8 marzo, Capone: «Alle donne non serve una festa ma rispetto e diritti». Con “Futura” una battaglia di civiltà

«Le donne non hanno bisogno di essere festeggiate, hanno bisogno di essere rispettate e di godere degli stessi diritti degli uomini. Non servono cerimonie un giorno l’anno, serve, invece, che se ne parli tutti i giorni». Lo ha detto la presidente del Consiglio regionale della Puglia, Loredana Capone, nel commentare le iniziative previste per domani, 8 marzo, nell’ambito del bando “Futura – La Puglia per la parità”.

Dallo spettacolo di musica e reading dal titolo “Le donne del Sud dagli anni ‘30 agli anni ‘60: protagoniste o comparse della storia italiana?” a Bari, all’incontro “Tracce del nostro cammino. Le donne del Gargano si raccontano” a San Severo, al laboratorio “Michelone racconta il paese” a San Michele Salentino, un cartellone che, nel solo mese di marzo, conta oltre venti appuntamenti, dal Gargano al Salento, per un totale di 105 progetti finanziati e 315mila euro investiti.

«Con l’aiuto dell’arte e della cultura – ha aggiunto Capone – proviamo a fare di questa grande battaglia di civiltà, che ancora in pochi sentono davvero sulla pelle, una consapevolezza diffusa e una responsabilità collettiva. La parità tra i generi non conviene solo alle donne, conviene a tutti e tutti devono occuparsene. La Puglia può e deve fare di più per le donne pugliesi ed è per questo che, insieme a questo bando, abbiamo voluto la legge sulla parità salariale, quella sullo psicologo di base, che arriverà in aula nelle prossime settimane, e pochi giorni fa abbiamo presentato una mozione per garantire a tutte, a prescindere dalle proprie condizioni economiche, di fruire gratuitamente del servizio, previsto dal Sistema Sanitario Nazionale, di assistenza ostetrica domiciliare», ha proseguito la presidente del Consiglio regionale pugliese.

E se, infatti, l’occupazione sembra crescere in Italia, il divario di genere invece non cambia.

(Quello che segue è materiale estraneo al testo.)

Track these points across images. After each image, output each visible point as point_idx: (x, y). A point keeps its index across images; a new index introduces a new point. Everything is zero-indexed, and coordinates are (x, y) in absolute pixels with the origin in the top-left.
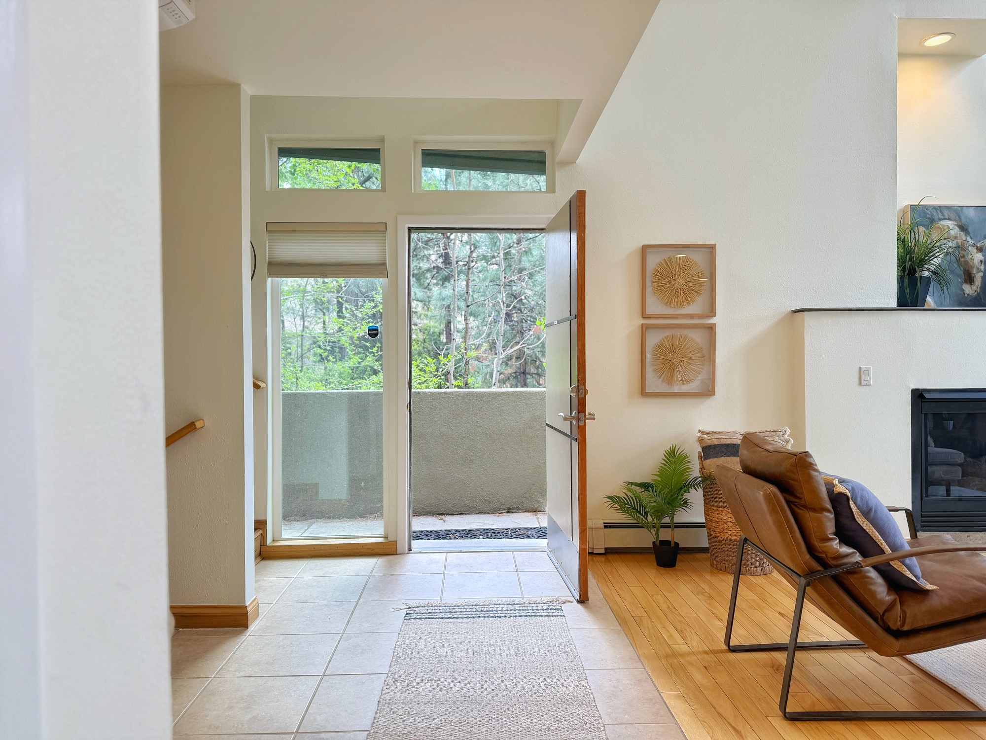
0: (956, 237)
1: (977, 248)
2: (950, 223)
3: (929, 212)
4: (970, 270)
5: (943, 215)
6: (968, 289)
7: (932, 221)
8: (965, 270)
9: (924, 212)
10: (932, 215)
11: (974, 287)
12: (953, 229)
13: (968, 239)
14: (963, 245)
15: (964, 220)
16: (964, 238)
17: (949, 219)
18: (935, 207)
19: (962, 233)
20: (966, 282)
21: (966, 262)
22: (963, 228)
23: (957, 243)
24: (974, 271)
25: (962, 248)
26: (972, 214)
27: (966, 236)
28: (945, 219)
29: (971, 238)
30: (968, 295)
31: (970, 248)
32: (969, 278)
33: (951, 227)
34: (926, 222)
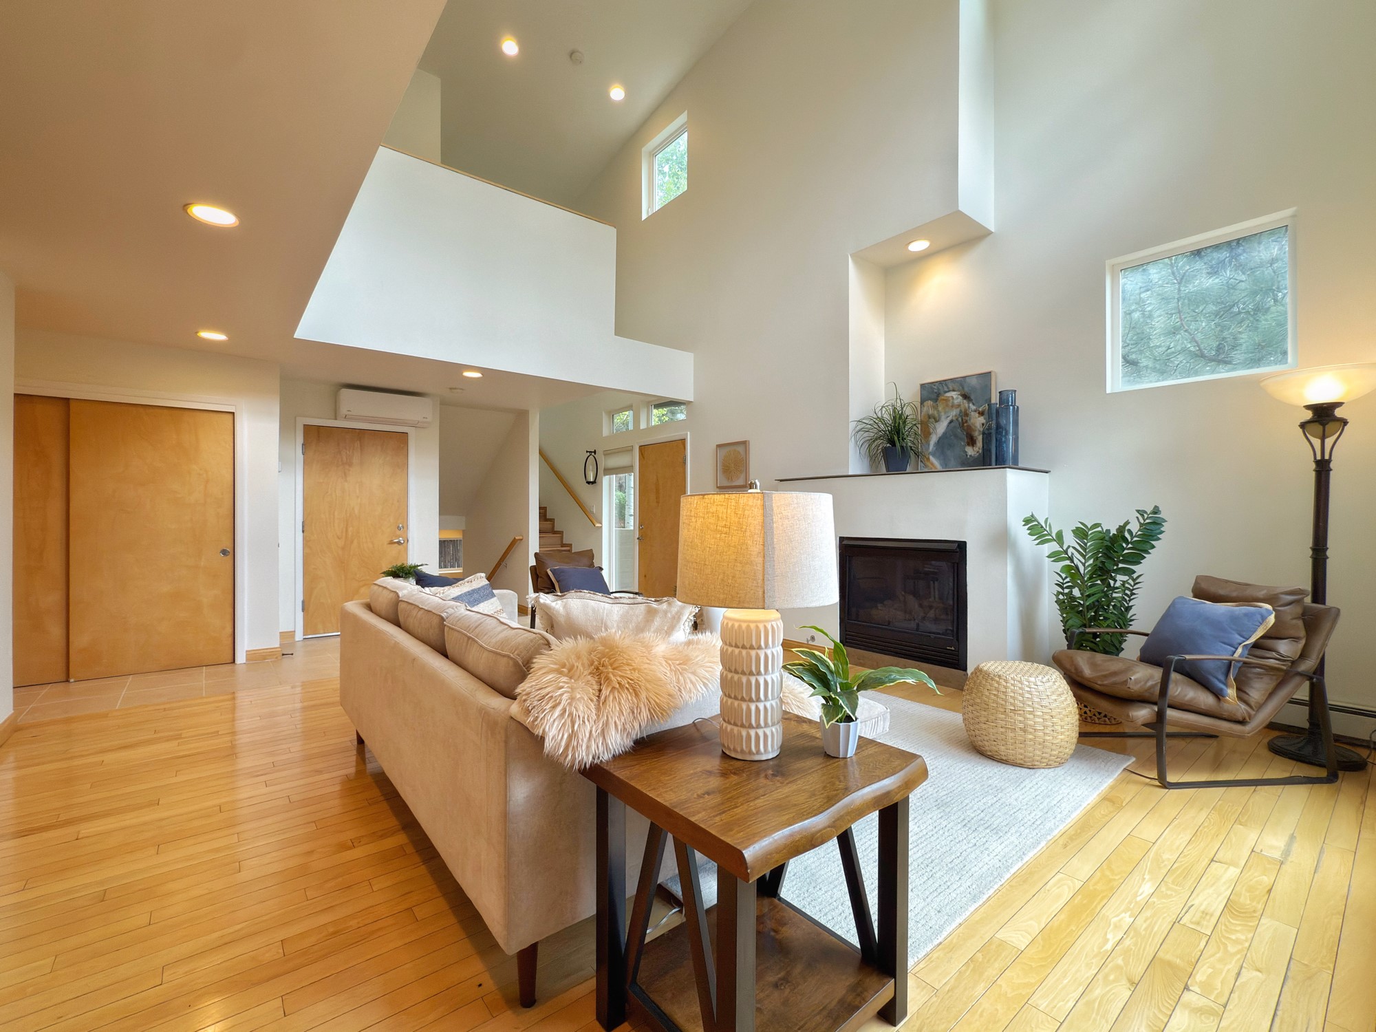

Lo conferma l’ultimo bollettino Istat pubblicato il 31 gennaio che fotografa una situazione poco incoraggiante per le donne: su 334mila occupati in più registrati in un anno, 296mila sono uomini (oltre l’88%) e 38mila donne. Con un tasso di occupazione femminile che si attesta al 51,3%, cioè lo 0,5% in più rispetto a un anno prima. Percentuale che si traduce in 9.763.000 donne occupate contro 13.452.000 uomini.

Il dato risulta tra i peggiori d’Europa se confrontato con la media Ue delle donne occupate (62,7%). A questo si devono aggiungere sia il tasso di disoccupazione femminile, che resta cristallizzato al 9,1% contro il 6,8% degli uomini (divario che aumenta per la fascia d’età fra i 15 e i 24 anni), sia la sfera della non partecipazione che vede ancora penalizzate le donne con un tasso di inattività del 43,4% contro il 25,2% degli uomini. E a Istat si aggiunge il report 2022 Gender policies, la pubblicazione dell’Istituto nazionale per l’analisi delle politiche pubbliche, che ogni anno monitora le differenze di genere nel mondo del lavoro. Le statistiche evidenziano che il divario uomo-donna resta immutato nel tempo e sempre sbilanciato sulla componente maschile perché la partecipazione femminile è ancora oggi ostaggio di criticità strutturali: occupazione ridotta, precaria, part time, e in settori a bassa remuneratività o poco strategici. In sostanza, la situazione femminile, pur migliorata in termini assoluti, peggiora in termini relativi.

«Bisogna partire dalle piccole cose – ha concluso Capone – non dare nulla per scontato. Il pregiudizio ha radici profonde e ci vuole pazienza e costanza per cambiare davvero le cose. D’altra parte oggi più che mai i tempi sembrano maturi. Intorno a noi, dalle imprese alle Istituzioni, le donne dimostrano di riuscire a conquistare sempre più ruoli di primo piano. Consapevolezza e determinazione possono cambiare il corso degli eventi ma perché il cambiamento sia definitivo è fondamentale che vi sia l’impegno di tutti».